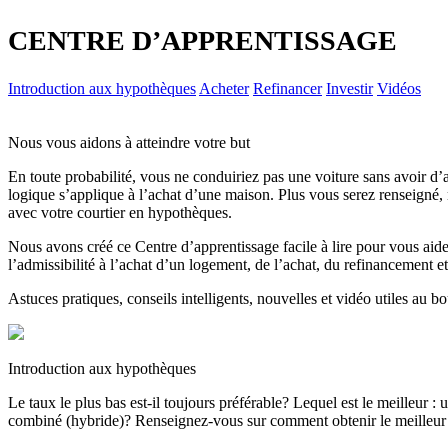
CENTRE D’APPRENTISSAGE
Introduction aux hypothèques
Acheter
Refinancer
Investir
Vidéos
Nous vous aidons à atteindre votre but
En toute probabilité, vous ne conduiriez pas une voiture sans avoir d’
logique s’applique à l’achat d’une maison. Plus vous serez renseigné, 
avec votre courtier en hypothèques.
Nous avons créé ce Centre d’apprentissage facile à lire pour vous aid
l’admissibilité à l’achat d’un logement, de l’achat, du refinancement et
Astuces pratiques, conseils intelligents, nouvelles et vidéo utiles au b
Introduction aux hypothèques
Le taux le plus bas est-il toujours préférable? Lequel est le meilleur : 
combiné (hybride)? Renseignez-vous sur comment obtenir le meilleur p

########

=== How to complete this task ===
Write out the text read from every one of the records above, line for line and unchanged, omitting the pictures.

=== Solution ===
CENTRE D’APPRENTISSAGE
Introduction aux hypothèques
Acheter
Refinancer
Investir
Vidéos
Nous vous aidons à atteindre votre but
En toute probabilité, vous ne conduiriez pas une voiture sans avoir d’
logique s’applique à l’achat d’une maison. Plus vous serez renseigné, 
avec votre courtier en hypothèques.
Nous avons créé ce Centre d’apprentissage facile à lire pour vous aid
l’admissibilité à l’achat d’un logement, de l’achat, du refinancement et
Astuces pratiques, conseils intelligents, nouvelles et vidéo utiles au b
Introduction aux hypothèques
Le taux le plus bas est-il toujours préférable? Lequel est le meilleur : 
combiné (hybride)? Renseignez-vous sur comment obtenir le meilleur p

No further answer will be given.